Haochuan Cui, Yiling Lin, Lingfei Wu & James. A. Evans
The progress of science comes from the sacrifice of a generation of scientists
We use 235,598,500 citation contexts (sentences surrounding citations) extracted from 12,177,040 papers published between 1895 and 2020 in the Microsoft Academic Graph (MAG). Each citation context captures the local discourse in which a reference appears, enabling analysis of its functional role and evaluative tone. To ensure data quality, we constructed a human-validated subset of 20,000 labeled citation contexts identifying critical citation statements (e.g., explicit criticism, refutation, or acknowledgment of limitations).
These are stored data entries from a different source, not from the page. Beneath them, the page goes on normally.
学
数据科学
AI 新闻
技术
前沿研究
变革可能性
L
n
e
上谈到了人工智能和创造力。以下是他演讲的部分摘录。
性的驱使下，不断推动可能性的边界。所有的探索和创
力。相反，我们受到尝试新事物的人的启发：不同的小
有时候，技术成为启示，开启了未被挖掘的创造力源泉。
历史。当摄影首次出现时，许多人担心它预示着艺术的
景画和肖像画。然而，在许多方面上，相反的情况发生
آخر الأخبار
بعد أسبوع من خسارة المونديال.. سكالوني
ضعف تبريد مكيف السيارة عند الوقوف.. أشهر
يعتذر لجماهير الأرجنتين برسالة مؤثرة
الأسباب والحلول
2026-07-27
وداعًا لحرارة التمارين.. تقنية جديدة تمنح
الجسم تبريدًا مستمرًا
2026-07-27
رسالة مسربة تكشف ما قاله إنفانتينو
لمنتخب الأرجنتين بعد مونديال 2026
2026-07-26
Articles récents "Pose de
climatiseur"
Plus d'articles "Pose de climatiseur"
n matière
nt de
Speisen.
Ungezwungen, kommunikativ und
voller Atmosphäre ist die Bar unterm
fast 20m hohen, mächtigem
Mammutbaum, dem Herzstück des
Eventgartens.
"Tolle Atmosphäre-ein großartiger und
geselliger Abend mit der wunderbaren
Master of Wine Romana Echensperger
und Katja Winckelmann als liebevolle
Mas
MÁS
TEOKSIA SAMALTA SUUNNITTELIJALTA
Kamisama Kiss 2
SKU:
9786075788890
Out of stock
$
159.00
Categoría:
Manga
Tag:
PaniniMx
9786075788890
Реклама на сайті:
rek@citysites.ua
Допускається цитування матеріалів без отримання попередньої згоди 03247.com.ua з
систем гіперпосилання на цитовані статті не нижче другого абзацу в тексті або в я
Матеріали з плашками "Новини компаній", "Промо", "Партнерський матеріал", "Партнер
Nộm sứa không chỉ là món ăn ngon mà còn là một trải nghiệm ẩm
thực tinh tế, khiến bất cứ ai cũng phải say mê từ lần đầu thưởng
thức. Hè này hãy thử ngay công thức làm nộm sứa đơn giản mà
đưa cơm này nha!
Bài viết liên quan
A critical citation was operationally defined as a citation context that challenges, questions, or explicitly expresses a different viewpoint toward the cited work, as opposed to neutral or supportive citations.
The annotation process began with a calibration phase. Two annotators, a postdoctoral researcher and a doctoral student, both trained in information science, independently annotated 100 randomly selected citation contexts. These annotations were reviewed by two senior scientists (faculty in information science and sociology), who resolved disagreements and identified ten representative sentences as canonical examples of critical citations. Following calibration, the two annotators proceeded with full-scale annotation. Prior to labeling the main dataset, they were evaluated on an independent set of 200 citation contexts, achieving inter-annotator consistency above 0.9. Annotator A labeled the full set of 20,000 citation contexts, while Annotator B periodically annotated random subsets every 5,000 cases to monitor consistency. Annotation continued only when inter-annotator consistency remained above 0.9; otherwise, additional discussion and recalibration were conducted. Upon completion, two senior scientists independently evaluated a random sample of 100 annotated citation contexts, yielding a validation accuracy of 0.89.